# To do:
Write out the part of the ocean oxygen article below that runs between "Researchers in the" and "million years ago.", inclusive.
Reading passage START
Wanyi Lu and her supervisor, Zunli Lu, in Syracuse’s Heroy Geology Building.

Researchers in the Department of Earth Sciences have confirmed that rising oceanic and atmospheric oxygen levels co-evolved with marine life hundreds of millions of years ago.

Wanyi Lu, a Ph.D. candidate studying under Associate Professor Zunli Lu (no relation) in the College of Arts and Sciences, is the lead author of a groundbreaking paper in Science magazine (American Association for the Advancement of Sciences, 2018).

The paper stems from a multi-year, multinational research effort led by Zunli Lu that rethinks the causes and impacts of increased oxygenation on the continental shelves during the current Phanerozoic Eon, which began more than 542 million years ago.

“Most studies of oxygen history focus on the atmosphere and deep oceans, with implications on the evolution of life,” Zunli Lu says. “We believe the oceanic oxygen level in the water column above the continental shelves [i.e., the upper ocean] may have been a different beast.”
Reading passage END
Data under study START
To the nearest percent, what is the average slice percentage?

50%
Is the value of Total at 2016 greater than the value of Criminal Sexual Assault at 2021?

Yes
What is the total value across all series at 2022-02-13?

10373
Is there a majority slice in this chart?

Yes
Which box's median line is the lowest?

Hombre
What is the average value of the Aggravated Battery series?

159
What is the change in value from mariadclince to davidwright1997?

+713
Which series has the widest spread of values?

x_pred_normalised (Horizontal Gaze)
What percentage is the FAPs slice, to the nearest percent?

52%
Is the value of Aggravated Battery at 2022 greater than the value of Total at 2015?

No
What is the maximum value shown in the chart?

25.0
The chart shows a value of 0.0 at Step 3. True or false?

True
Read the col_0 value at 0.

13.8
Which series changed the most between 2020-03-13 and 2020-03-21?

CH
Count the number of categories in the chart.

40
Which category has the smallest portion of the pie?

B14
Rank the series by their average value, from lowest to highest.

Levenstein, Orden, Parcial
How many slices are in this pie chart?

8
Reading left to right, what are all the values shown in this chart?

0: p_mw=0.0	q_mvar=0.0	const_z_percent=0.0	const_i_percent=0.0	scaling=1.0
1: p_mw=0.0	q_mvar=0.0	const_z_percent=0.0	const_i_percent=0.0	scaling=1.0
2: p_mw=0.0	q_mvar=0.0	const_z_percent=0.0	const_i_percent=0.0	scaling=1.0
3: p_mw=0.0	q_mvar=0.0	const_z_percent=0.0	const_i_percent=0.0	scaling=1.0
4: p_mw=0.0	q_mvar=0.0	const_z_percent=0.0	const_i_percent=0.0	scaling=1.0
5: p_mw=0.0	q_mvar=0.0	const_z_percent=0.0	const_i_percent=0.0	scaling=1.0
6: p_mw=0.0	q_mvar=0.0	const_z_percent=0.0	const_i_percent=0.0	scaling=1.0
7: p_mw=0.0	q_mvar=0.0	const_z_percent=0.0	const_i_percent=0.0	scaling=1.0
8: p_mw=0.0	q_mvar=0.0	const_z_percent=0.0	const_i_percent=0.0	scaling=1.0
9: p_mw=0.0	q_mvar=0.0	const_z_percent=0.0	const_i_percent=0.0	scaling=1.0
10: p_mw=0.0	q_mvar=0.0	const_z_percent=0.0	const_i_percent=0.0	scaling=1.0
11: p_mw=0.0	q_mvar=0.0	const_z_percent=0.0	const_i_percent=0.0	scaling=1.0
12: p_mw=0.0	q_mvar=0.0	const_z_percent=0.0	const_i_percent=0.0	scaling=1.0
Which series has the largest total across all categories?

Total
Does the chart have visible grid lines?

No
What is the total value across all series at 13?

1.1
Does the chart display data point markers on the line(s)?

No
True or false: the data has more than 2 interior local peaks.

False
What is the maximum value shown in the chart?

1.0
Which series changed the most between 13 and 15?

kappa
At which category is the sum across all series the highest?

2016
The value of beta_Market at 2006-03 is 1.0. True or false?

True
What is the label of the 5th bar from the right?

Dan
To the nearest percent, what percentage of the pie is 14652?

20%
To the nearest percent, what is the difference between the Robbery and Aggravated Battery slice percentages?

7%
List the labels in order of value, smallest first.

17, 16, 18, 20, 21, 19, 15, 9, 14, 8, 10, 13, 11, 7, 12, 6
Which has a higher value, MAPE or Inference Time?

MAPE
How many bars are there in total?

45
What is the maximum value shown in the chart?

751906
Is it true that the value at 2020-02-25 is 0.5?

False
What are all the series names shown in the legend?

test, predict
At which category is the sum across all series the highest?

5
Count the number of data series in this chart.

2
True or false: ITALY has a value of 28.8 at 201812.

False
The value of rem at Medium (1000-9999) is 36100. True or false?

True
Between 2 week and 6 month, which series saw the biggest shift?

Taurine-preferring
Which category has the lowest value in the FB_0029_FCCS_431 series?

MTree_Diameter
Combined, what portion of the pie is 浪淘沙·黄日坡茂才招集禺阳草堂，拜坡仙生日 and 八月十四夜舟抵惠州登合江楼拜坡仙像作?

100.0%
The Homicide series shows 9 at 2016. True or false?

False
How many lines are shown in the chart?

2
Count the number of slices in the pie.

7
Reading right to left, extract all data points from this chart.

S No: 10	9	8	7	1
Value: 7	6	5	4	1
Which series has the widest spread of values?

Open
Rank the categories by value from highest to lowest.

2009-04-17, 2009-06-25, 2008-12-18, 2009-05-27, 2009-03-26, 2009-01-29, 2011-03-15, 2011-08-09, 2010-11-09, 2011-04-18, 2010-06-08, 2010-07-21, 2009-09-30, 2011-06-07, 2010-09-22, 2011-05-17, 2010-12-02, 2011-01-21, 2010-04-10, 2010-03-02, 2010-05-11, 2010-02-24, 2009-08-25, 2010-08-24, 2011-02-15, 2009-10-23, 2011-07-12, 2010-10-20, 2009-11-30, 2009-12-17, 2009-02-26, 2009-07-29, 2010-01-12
Data under study END
# Answer for this exercise:
Researchers in the Department of Earth Sciences have confirmed that rising oceanic and atmospheric oxygen levels co-evolved with marine life hundreds of millions of years ago.

Wanyi Lu, a Ph.D. candidate studying under Associate Professor Zunli Lu (no relation) in the College of Arts and Sciences, is the lead author of a groundbreaking paper in Science magazine (American Association for the Advancement of Sciences, 2018).

The paper stems from a multi-year, multinational research effort led by Zunli Lu that rethinks the causes and impacts of increased oxygenation on the continental shelves during the current Phanerozoic Eon, which began more than 542 million years ago.